Tak żona Jeffa Bezosa ubrała się na pogrzeb teściowej. W sieci zawrzało: "CZY ONA MA STYLISTĘ?!"
Jeff Bezos przeżywa teraz smutny czas w rodzinie. Zmarła matka miliardera, a w weekend odbyła się na Florydzie uroczystość pogrzebowa. Szef Amazona przybył na ceremonię w towarzystwie żony i po raz kolejny stylizacja Lauren Sanchez wzbudziła wśród internautów mnóstwo emocji. Większość z nich nie ma wątpliwości, że celebrytka zaliczyła kolejną wpadkę.
Lauren Sanchez, zanim poznała Jeffa Bezosa, mogła pochwalić się całkiem przyzwoitą karierą w amerykańskich mediach, ale dopiero związek z miliarderem wyniósł ją na prawdziwe szczyty popularności. Głośny ślub pary był jedynie przypieczętowaniem jej statusu, a teraz jako jedna z najbogatszych kobiet świata ma apetyt na jeszcze więcej. Bezos zdaje się spełniać wszystkie zachcianki ukochanej: drogie wakacje, lot w kosmos, a być może nawet główna rola w filmie. Taki mąż to skarb!
Styl Lauren Sanchez
Celebrytka nie ukrywa, że ma apetyt na bycie ikoną mody. Jej szafa pęka od kreacji najlepszych projektantów, a w tym roku, jak każda prawdziwa fashionistka, wybrała się nawet na paryski Tydzień Mody. Krytycy niespecjalnie przepadają jednak za jej stylem, bo Sanchez nadal ma słabość do prześwitujących kreacji, eksponujących wszystkie jej atuty z biustem na czele. Nie można jej natomiast odmówić uporu i poświęcenia, aby zawsze prezentować się nienagannie. I to nawet w bardzo trudnych warunkach.
Jednym z największych zarzutów, jeśli chodzi o stylistyczne wybory Lauren, jest fakt, iż rzadko potrafi odpowiednio dobrać kreację do okazji. Szerokim echem odbiła się jej stylizacja z zaprzysiężenia Donalda Trumpa, gdy celebrytka uraczyła fotografów widokiem swojego koronkowego stanika.
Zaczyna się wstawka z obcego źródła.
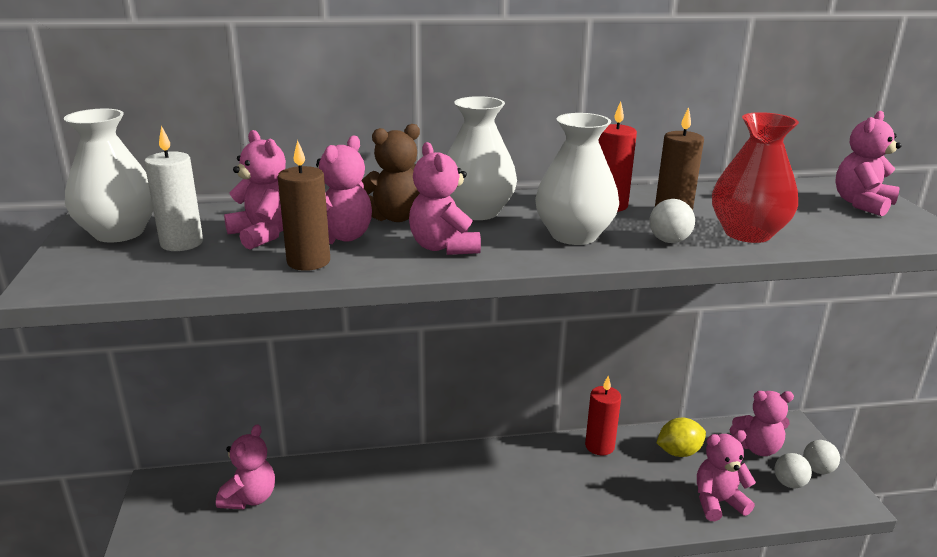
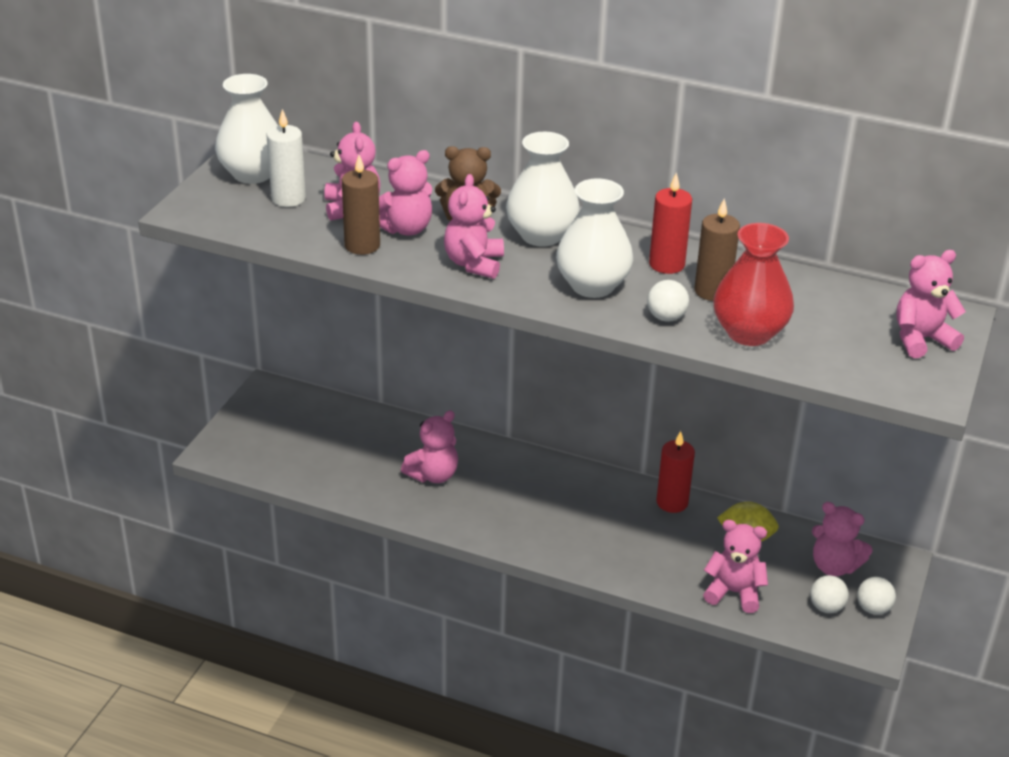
camera: 30 degrees right, 10 degrees up
pink teddy bear [216,424,275,509] -> pink teddy bear moved to [401,410,458,483]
Lauren Sanchez na pogrzebie matki Jeffa Bezosa
Teraz Sanchez znów znalazła się w ogniu krytyki. Celebrytka towarzyszyła mężowi podczas pogrzebu jego matki, który odbył się w sobotę na Florydzie. Uwagę internautów zwrócił uwagę fakt, iż Sanchez nie pokazała się cała w czerni. Zamiast tego, przywdziała granatową marynarkę i szeroką, czarną spódnicę. I o ile takie zestawienie kolorów nie wzbudziłoby większych kontrowersji w Europie, o tyle dla przywiązanych do tradycji Amerykanów takie wdzianko na pogrzebie to faux pas. Nie spodobały im się również jej klapki na szpilce, które uznano za... "striptizerskie". Pod postem ze zdjęciami z ceremonii, które opublikował serwis TMZ, pod adresem Lauren padło wiele słów krytyki.
"Miliardy dolarów na koncie, a ona zakłada coś granatowego i czarnego", "Czy ona ma stylistę?", "Buty to do baru albo klubu", "Naprawdę nie miała jednej czarnej sukienki w szafie?", "Musiała założyć te ździrowate szpilki?" - pisali zdziwieni obserwatorzy.
Niektórzy natomiast docenili fakt, iż tym razem celebrytka powstrzymała się od wyeksponowania swoich atutów.
A co wy sądzicie o pogrzebowej stylizacji Lauren? Ubrała się w końcu stosownie do okazji?